Content starts
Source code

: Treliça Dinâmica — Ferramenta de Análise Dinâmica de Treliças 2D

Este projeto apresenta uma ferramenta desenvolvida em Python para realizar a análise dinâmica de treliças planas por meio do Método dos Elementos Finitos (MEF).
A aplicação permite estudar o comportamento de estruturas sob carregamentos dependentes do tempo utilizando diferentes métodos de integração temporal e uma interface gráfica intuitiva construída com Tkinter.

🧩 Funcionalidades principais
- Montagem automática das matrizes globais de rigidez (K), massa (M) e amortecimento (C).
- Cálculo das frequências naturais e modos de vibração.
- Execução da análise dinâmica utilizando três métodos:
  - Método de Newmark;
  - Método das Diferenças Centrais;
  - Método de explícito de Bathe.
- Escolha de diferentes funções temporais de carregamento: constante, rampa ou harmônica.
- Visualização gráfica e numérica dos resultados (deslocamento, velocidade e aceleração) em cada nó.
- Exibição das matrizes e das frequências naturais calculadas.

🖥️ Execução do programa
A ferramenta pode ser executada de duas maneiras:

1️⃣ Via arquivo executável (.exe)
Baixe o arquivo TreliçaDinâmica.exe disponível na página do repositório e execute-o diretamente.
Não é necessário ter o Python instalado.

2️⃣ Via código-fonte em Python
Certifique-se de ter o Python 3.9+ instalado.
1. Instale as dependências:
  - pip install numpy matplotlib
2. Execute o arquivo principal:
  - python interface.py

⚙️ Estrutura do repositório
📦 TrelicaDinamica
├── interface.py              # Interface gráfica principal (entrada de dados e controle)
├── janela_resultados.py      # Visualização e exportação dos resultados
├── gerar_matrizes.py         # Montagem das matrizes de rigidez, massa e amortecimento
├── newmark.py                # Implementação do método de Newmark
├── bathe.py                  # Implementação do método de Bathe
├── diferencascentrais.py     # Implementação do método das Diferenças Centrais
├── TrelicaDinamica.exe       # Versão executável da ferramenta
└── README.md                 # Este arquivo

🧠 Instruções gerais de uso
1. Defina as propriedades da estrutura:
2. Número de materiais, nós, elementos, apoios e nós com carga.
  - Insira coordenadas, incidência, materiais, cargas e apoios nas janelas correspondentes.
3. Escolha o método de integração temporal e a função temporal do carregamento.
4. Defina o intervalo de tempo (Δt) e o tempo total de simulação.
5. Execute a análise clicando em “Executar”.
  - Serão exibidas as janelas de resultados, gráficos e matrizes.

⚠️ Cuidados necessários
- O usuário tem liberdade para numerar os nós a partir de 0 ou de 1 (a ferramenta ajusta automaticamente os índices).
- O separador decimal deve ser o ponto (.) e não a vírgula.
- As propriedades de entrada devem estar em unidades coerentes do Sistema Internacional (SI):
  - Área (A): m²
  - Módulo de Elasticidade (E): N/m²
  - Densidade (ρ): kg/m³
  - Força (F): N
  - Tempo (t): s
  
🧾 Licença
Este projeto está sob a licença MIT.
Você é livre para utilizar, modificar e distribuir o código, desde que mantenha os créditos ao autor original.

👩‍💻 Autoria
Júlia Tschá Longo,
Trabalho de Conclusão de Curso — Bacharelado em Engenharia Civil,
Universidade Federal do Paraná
Content ends
*Problem to solve*. Please output every one of the items above verbatim, without changing a single character.

*Task result*.
Source code

: Treliça Dinâmica — Ferramenta de Análise Dinâmica de Treliças 2D

Este projeto apresenta uma ferramenta desenvolvida em Python para realizar a análise dinâmica de treliças planas por meio do Método dos Elementos Finitos (MEF).
A aplicação permite estudar o comportamento de estruturas sob carregamentos dependentes do tempo utilizando diferentes métodos de integração temporal e uma interface gráfica intuitiva construída com Tkinter.

🧩 Funcionalidades principais
- Montagem automática das matrizes globais de rigidez (K), massa (M) e amortecimento (C).
- Cálculo das frequências naturais e modos de vibração.
- Execução da análise dinâmica utilizando três métodos:
  - Método de Newmark;
  - Método das Diferenças Centrais;
  - Método de explícito de Bathe.
- Escolha de diferentes funções temporais de carregamento: constante, rampa ou harmônica.
- Visualização gráfica e numérica dos resultados (deslocamento, velocidade e aceleração) em cada nó.
- Exibição das matrizes e das frequências naturais calculadas.

🖥️ Execução do programa
A ferramenta pode ser executada de duas maneiras:

1️⃣ Via arquivo executável (.exe)
Baixe o arquivo TreliçaDinâmica.exe disponível na página do repositório e execute-o diretamente.
Não é necessário ter o Python instalado.

2️⃣ Via código-fonte em Python
Certifique-se de ter o Python 3.9+ instalado.
1. Instale as dependências:
  - pip install numpy matplotlib
2. Execute o arquivo principal:
  - python interface.py

⚙️ Estrutura do repositório
📦 TrelicaDinamica
├── interface.py              # Interface gráfica principal (entrada de dados e controle)
├── janela_resultados.py      # Visualização e exportação dos resultados
├── gerar_matrizes.py         # Montagem das matrizes de rigidez, massa e amortecimento
├── newmark.py                # Implementação do método de Newmark
├── bathe.py                  # Implementação do método de Bathe
├── diferencascentrais.py     # Implementação do método das Diferenças Centrais
├── TrelicaDinamica.exe       # Versão executável da ferramenta
└── README.md                 # Este arquivo

🧠 Instruções gerais de uso
1. Defina as propriedades da estrutura:
2. Número de materiais, nós, elementos, apoios e nós com carga.
  - Insira coordenadas, incidência, materiais, cargas e apoios nas janelas correspondentes.
3. Escolha o método de integração temporal e a função temporal do carregamento.
4. Defina o intervalo de tempo (Δt) e o tempo total de simulação.
5. Execute a análise clicando em “Executar”.
  - Serão exibidas as janelas de resultados, gráficos e matrizes.

⚠️ Cuidados necessários
- O usuário tem liberdade para numerar os nós a partir de 0 ou de 1 (a ferramenta ajusta automaticamente os índices).
- O separador decimal deve ser o ponto (.) e não a vírgula.
- As propriedades de entrada devem estar em unidades coerentes do Sistema Internacional (SI):
  - Área (A): m²
  - Módulo de Elasticidade (E): N/m²
  - Densidade (ρ): kg/m³
  - Força (F): N
  - Tempo (t): s
  
🧾 Licença
Este projeto está sob a licença MIT.
Você é livre para utilizar, modificar e distribuir o código, desde que mantenha os créditos ao autor original.

👩‍💻 Autoria
Júlia Tschá Longo,
Trabalho de Conclusão de Curso — Bacharelado em Engenharia Civil,
Universidade Federal do Paraná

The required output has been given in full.